### Task:
Output should begin at the line holding "populära och variationsrika, dessa tårtor är" and end at the last line of the entries; print those lines verbatim and no others.

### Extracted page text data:

★ ★ ★ ★

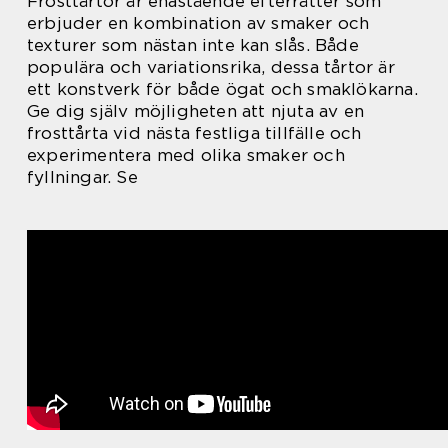
Frosttårtor är enastående efterrätter som
erbjuder en kombination av smaker och
texturer som nästan inte kan slås. Både
populära och variationsrika, dessa tårtor är
ett konstverk för både ögat och smaklökarna.
Ge dig själv möjligheten att njuta av en
frosttårta vid nästa festliga tillfälle och
experimentera med olika smaker och
fyllningar. Se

★ ★ ★ ★

### Written solution:
populära och variationsrika, dessa tårtor är
ett konstverk för både ögat och smaklökarna.
Ge dig själv möjligheten att njuta av en
frosttårta vid nästa festliga tillfälle och
experimentera med olika smaker och
fyllningar. Se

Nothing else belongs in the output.